I guess I should come out and admit one of my guilty pleasures. When Friday evening rolls around, instead of thinking up a new post on how to game TechMeme or any other type of A-List link-bait, I turn to a category of blog feeds I have in my reader tagged Social Crime for my nerdy blogger-fun. A few days after taking over editorial duties here at Mashable, Pete handed me a massive OPML file that put anything I'd personally accrued to shame. In it were several feeds that indexed various news search services for social media related content. I noticed that about the time I started my editing shift, all the crime news that got caught in that net tended to hit the wire. I subsequently started creating a set of keyword feeds that allowed me to see stuff a bit more tailored to this niche.
Why, you ask? I suppose for the same reason we slow down on the freeway during a traffic jam. Perhaps I don't get enough stupidity in my daily diet of newsreading. Or maybe its just cheaper than buying detective novels at the grocery store. Whatever the reason, Pete gave me permission to pass a few of them on to you folks when I came upon something nominally or monumentally interesting. And I dub it the Social Media Crime Blotter.
Obligatory Crime Involving MySpace Morons
Seeing crime in and around MySpace isn't very uncommon, I'll give you that. On the other hand, it is somewhat noteworthy that we're seeing blogger-on-blogger crime here. Since Gabriel's MySpace has received the original press attention, it has had all comments and blog posts removed, making a forensic accounting of who said exactly what slightly impossible.
Whitehall PD say there have been at least 3 fights between the groups in the past several months. But, in the most recent incident, investigators say there is video of Cerchiori assaulting the other teen. No word if it has been posted to YouTube yet.
[via WZZM]
Facebook is Home to Asshattery, Too!
Instant party, right? It doesn't stop there. The images were posted to Facebook, and somehow Matt Drudge got a hold of them. Now, there appears to be a Facebook flamewar going back and forth between Penn State and Virginia Tech that has escalated to the level of death threats. From one of the Penn State students who wore the costume:
“This is a group of college students who now think it’s trendy to be upset about their friends being killed,” one of the two Penn State students who wore the costume said. “I don’t know what they teach people in Virginia Tech, but at Penn State we don’t learn to threaten people with murder to teach them that murdering is wrong.”

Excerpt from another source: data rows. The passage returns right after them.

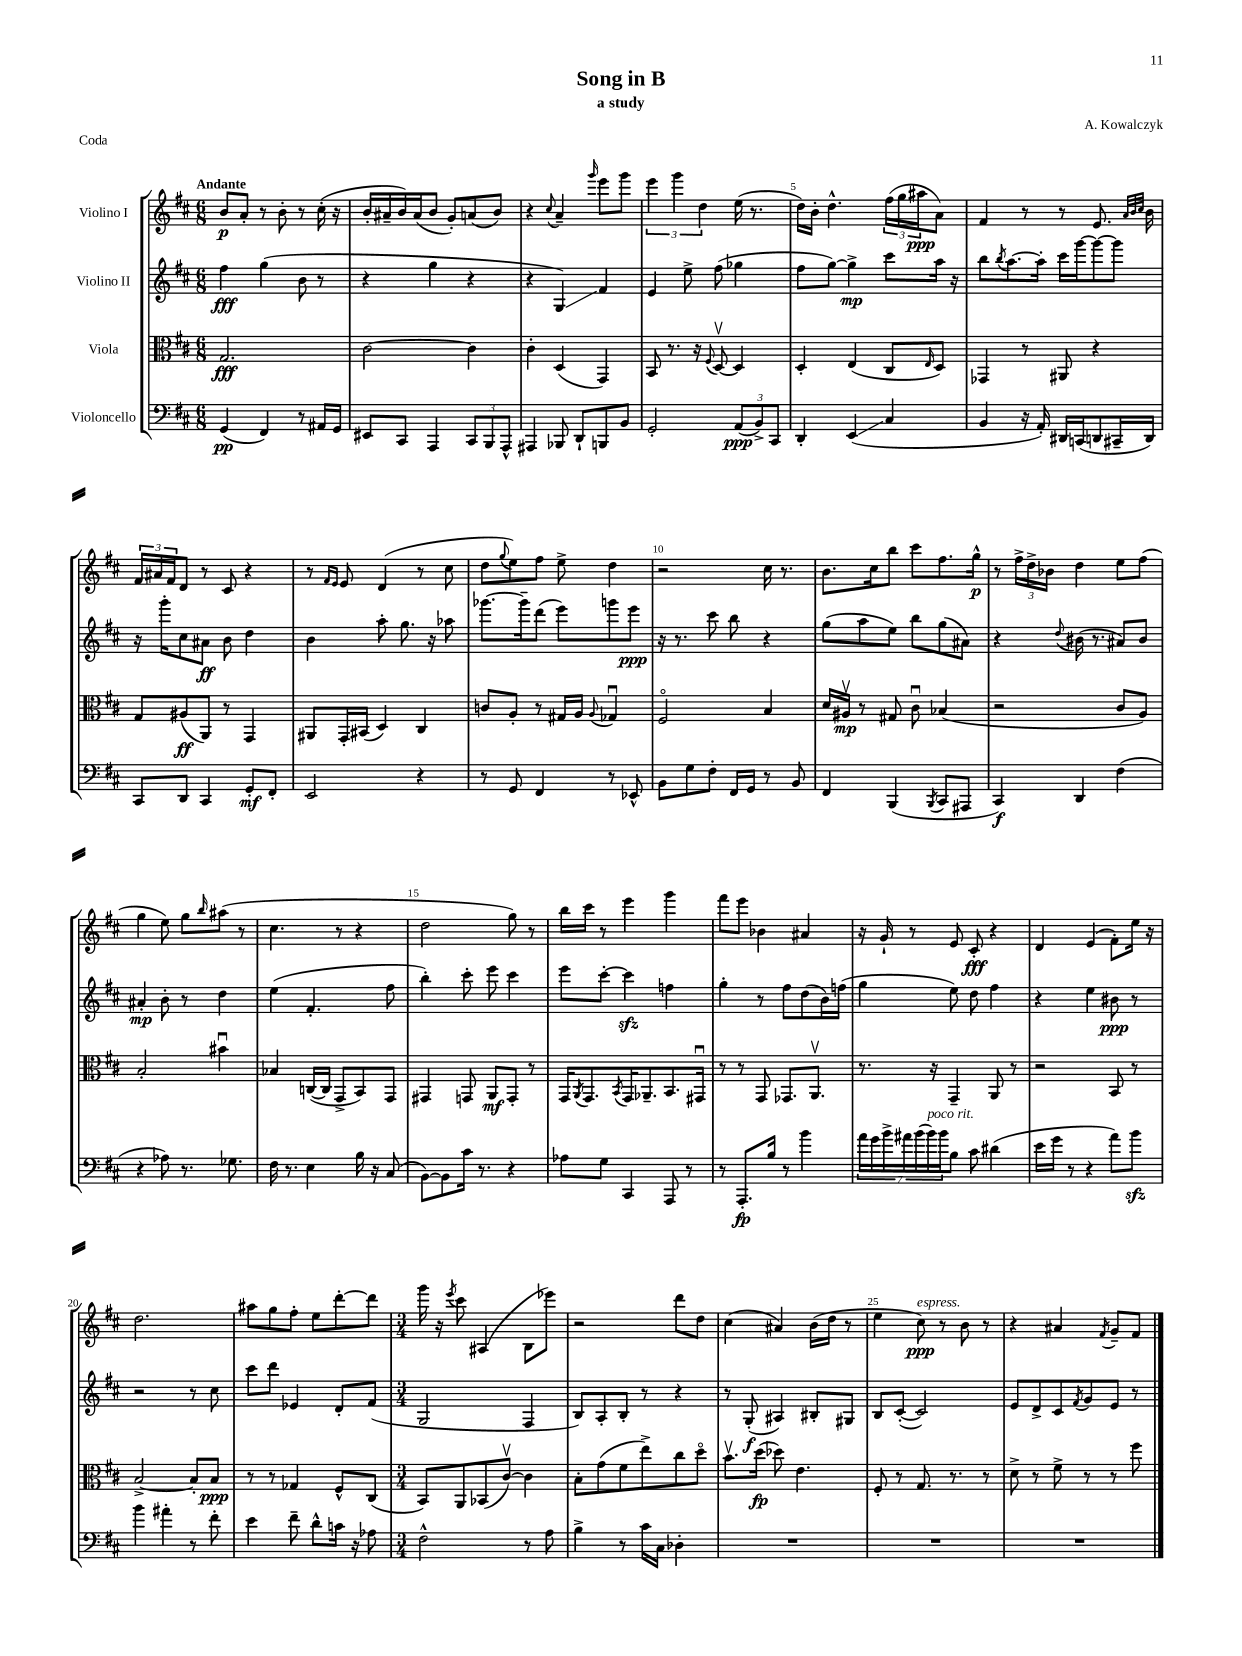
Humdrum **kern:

**kern	**kern	**kern	**kern
*staff4	*staff3	*staff2	*staff1
*clefF4	*clefC3	*clefG2	*clefG2
*k[f#c#]	*k[f#c#]	*k[f#c#]	*k[f#c#]
*M6/8	*M6/8	*M6/8	*M6/8
(4GG/	2.G/	4ff#\	8b/L
.	.	.	8a'/J
4FF#/)	.	(4gg\	8r
.	.	.	8b'\
8r	.	8b\	8r
16AA#/LL	.	8r	(16cc#'\
16GG/JJ	.	.	16r
=	=	=	=
8EE#/L	[2c#\	4r	16b'/LL
.	.	.	16a#~/
8CC#/J	.	.	16b/)
.	.	.	(16a#/J
4AAA/	.	4gg\	8b/J
.	.	.	8g'/L)
12CC#/L	4c#\]	4r	(8a/
12BBB/	.	.	.
.	.	.	8b/J)
12AAA^^/J	.	.	.
=	=	=	=
4AAA#/	4c#'\	4r	4r
.	.	.	8qqcc#/
8BBB-/	(4D/	4G/)	4a~/
8DD`/L	.	.	.
.	.	.	16qqggg/
8BBB/	4GG/)	4f#/	8eee\L
8BB/J	.	.	8ggg\J
=	=	=	=
2GG'/	8BB/	4e/	6eee\
.	8.r	.	.
.	.	.	6ggg\
.	.	8ee^\	.
.	16r	.	.
.	.	.	6dd\
.	8qqF#/	.	.
.	[8Dv/	(8ff#\	.
(12AA/L	4D/]	4gg-\	(16ee\
.	.	.	8.r
12BB^/)	.	.	.
12CC#/J	.	.	.
=	=	=	=
4DD'/	4D'/	8ff#\L	16dd\LL)
.	.	.	16b'\JJ
.	.	[8gg\J)	4.dd^^\
(4EE/	(4E/	4gg^\]	.
4C#/	8C#/L	8ccc#\L	(24ff#\LL
.	.	.	24gg\
.	.	.	24aa#\J
.	16qqE/	.	.
.	8D/J)	16aa\Jk	8a\J)
.	.	16r	.
=	=	=	=
4BB/	4GG-/	8bb\L	4f#/
.	.	8qbb/	.
.	.	[8.aa\	.
16r	8r	.	8r
16AA'/)	.	16aa'\]Jk	.
16DD#/LL	8AA#/	16ccc#\LL	8r
(16CC/J	.	[16ggg\J	.
8DD/	4r	8ggg\_	8.e/
16CC#~/L	.	8ggg\]J	.
.	.	.	32qqa/LLL
.	.	.	32qqb/
.	.	.	32qqcc#/JJJ
16DD/JJ)	.	.	16b\
=	=	=	=
8CC#/L	8G/L	16r	24f#/LL
.	.	.	24a#/
.	.	16ggg'\LK	.
.	.	.	24f#/J
8DD/J	(8A#/	8cc#\	8d/J
4CC#/	8AA/J)	8a#\J	8r
.	8r	8b\	8c#/
8GG'/L	4GG/	4dd\	4r
8FF#'/J	.	.	.
=	=	=	=
2EE/	8AA#/L	4b\	8r
.	.	.	16qqf#/LL
.	.	.	16qqe/JJ
.	16GG'/L	.	8e/
.	(16BB#/JJ	.	.
.	4D/)	8aa'\	(4d/
.	.	8.gg\	.
4r	4C#/	.	8r
.	.	16r	.
.	.	8aa-\	8cc#\
=	=	=	=
8r	8c/L	[8.ggg-\L	8dd\L
.	.	.	8qqgg/
8GG/	8A'/J	.	8ee\)
.	.	16ggg-~\]k	.
4FF#/	8r	(8ddd\J	8ff#\J
.	16G#/LL	8eee\L)	8ee^\
.	16A/JJ	.	.
.	8qqA/	.	.
8r	4G-u/	8ggg\	4dd\
8EE-^^/	.	8eee\J	.
=	=	=	=
8BB\L	2F#o/	16r	2r
.	.	8.r	.
8G\	.	.	.
8F#'\J	.	8ccc#\	.
16FF#/LL	.	8bb\	.
16GG/JJ	.	.	.
8r	4B/	4r	16cc#\
.	.	.	8.r
8BB/	.	.	.
=	=	=	=
4FF#/	16d/LL	(8gg\L	8.b\L
.	16A#v/JJ	.	.
.	8r	8aa\	.
.	.	.	16cc#\k
(4BBB/	8G#/	8ee\J)	8bb\J
.	8c#u\	8bb\L	8ccc#\L
8qBBB/	.	.	.
8CC#/L	(4B-/	(8gg\	8.ff#\
8AAA#/J	.	8a#\J)	.
.	.	.	16gg^^\Jk
=	=	=	=
4CC#/)	2r	4r	8r
.	.	.	24ff#^\LL
.	.	.	24dd^\
.	.	.	24b-\JJ
.	.	8qqdd/	.
4DD/	.	(16b#\	4dd\
.	.	8.r	.
(4F#\	8c#/L	8a#/L)	8ee\L
.	8A/J)	8b#/J	(8ff#\J
=	=	=	=
4r	2B'/	4a#'/	4gg\
8A-\)	.	8b'\	8ee\)
8.r	.	8r	8gg\L
.	.	.	16qqbb/
.	4b#u\	4dd\	(8aa#\J
8.G-\	.	.	.
.	.	.	8r
=	=	=	=
16F#\	4B-/	(4ee\	4.cc#\
8.r	.	.	.
4E\	([16C/LL	4.f#'/	.
.	16C/]JJ	.	.
.	8GG^/L	.	8r
16B\	8BB/)	.	4r
16r	.	.	.
(8C#/	8GG/J	8ff#\	.
=	=	=	=
[8BB\L)	4GG#/	4bb'\)	2dd\
8BB\]	.	.	.
16c#\Jk	8GG/	8ccc#'\	.
8.r	.	.	.
.	8AA/L	8eee\	.
4r	8GG'/J	4ccc#\	8gg\)
.	8r	.	8r
=	=	=	=
8A-\L	16GG/LK	8eee\L	16bb\LL
.	8qAA/	.	.
.	8.GG/	.	16ccc#\JJ
8G\J	.	[8ccc#'\J	8r
.	8qBB/	.	.
4CC#/	16GG/K	4ccc#\]	4eee\
.	8.AA-~/	.	.
8AAA/	8.BB/	4ff\	4ggg\
8r	.	.	.
.	16GG#u/Jk	.	.
=	=	=	=
8r	8r	4gg'\	8fff#\L
8.AAA'/L	8r	.	8eee\J
.	8GG/	8r	4b-\
16B/Jk	.	.	.
8r	8.GG-/L	8ff#\L	.
4b\	.	(8dd\	4a#/
.	8.AAv/J	.	.
.	.	16b\L)	.
.	.	(16ff\JJ	.
=	=	=	=
28a\LL	8.r	4gg\	16r
28g\	.	.	.
.	.	.	16g`/
28b^\	.	.	.
28a#\	.	.	.
.	.	.	8r
(28b\	.	.	.
28b\)	.	.	.
.	16r	.	.
28b\J	.	.	.
8B\J	4GG~/	8ee\)	8e/
8c#\	.	8dd\	8c#'/
(4d#\	8AA/	4ff#\	4r
.	8r	.	.
=	=	=	=
16e\LL	2r	4r	4d/
16g\JJ	.	.	.
8r	.	.	.
4r	.	4ee\	(4e/
8a\L)	8BB/	8b#\	8f#'\L)
8b\J	8r	8r	16ee\Jk
.	.	.	16r
=	=	=	=
4b\	[2B^/	2r	2.dd\
4a#'\	.	.	.
8r	8B'/]L	8r	.
8f#'\	8B/J	8cc#\	.
=	=	=	=
4e\	8r	8ccc#\L	8aa#\L
.	8r	8ddd\J	8gg\
8f#~\	4G-/	4e-/	8ff#'\J
8d^^\L	.	.	8ee\L
16c\Jk	8F#^^/L	8d'/L	[8ddd'\
16r	.	.	.
8A-\	(8C#/J	(8f#/J	8ddd\]J
=	=	=	=
*M3/4	*M3/4	*M3/4	*M3/4
2F#^^\	8BB/L)	2G/	16ggg\
.	.	.	16r
.	.	.	8qeee/
.	8AA/	.	8ccc#\
.	(8BB-/	.	(4A#/
.	[8c#v/J)	.	.
8r	4c#\]	4F#/	8B\L
8A\	.	.	8eee-\J)
=	=	=	=
4B^\	8B'\L	8B/L)	2r
.	(8g\	8A'/	.
8r	8f#\	8B'/J	.
16c#\LL	8ee^\)	8r	.
16C#\JJ	.	.	.
4D-'\	8cc#\	4r	8ddd\L
.	8ddo\J	.	8dd\J
=	=	=	=
2.r	8.bv\L	8r	(4cc#\
.	.	(8G'/	.
.	(16dd\Jk	.	.
.	8dd-\)	4A#/)	4a#/)
.	4.e\	.	.
.	.	8B#'/L	(16b\LL
.	.	.	16dd\JJ
.	.	8G#/J	8r
=	=	=	=
2.r	8F#'/	8B/L	4ee\
.	8r	([8c#'/J	.
.	8.G/	2c#/])	8cc#\)
.	.	.	8r
.	8.r	.	.
.	.	.	8b\
.	8r	.	8r
=	=	=	=
2.r	8d^\	8e/L	4r
.	8r	8d^/	.
.	8f#^\	8c#/	4a#/
.	.	8qf#/	.
.	8r	8g/	.
.	.	.	8qf#/
.	8r	8e/J	8g~/L
.	8ff#\	8r	8f#/J
==	==	==	==
*-	*-	*-	*-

Sometimes the irony is just so thick, further comment or explanation just takes away from it.
[via Pennlive]
World of Warcraft Saved My Sister's Life!
Hans Jørgen Olsen and his sister were going for a stroll in a nearby forest when they were challenged by a moose, who was to say the least a bit perturbed that someone had invaded his territory. Olsen reacted with "the sort of reflexes that only come after spending days in Azeroth."
Olsen is a 12-year-old Norwegian boy, and a WoW fanatic. He quickly engaged his griefer skills by taunting the beast, yelling at the top of his lungs until the moose decided to turn his attack away from his sister and towards him. The girl ran off to go get help, but now Hans had the unenviable task of fighting a moose on his hands.
So Hans decided try out the skill he learned "at level 30 in World of Warcraft: feign death." No kidding; it's true, you can look it up.
So there you go. Something for the kids and to show the grownups that not all fun and games are a waste of time.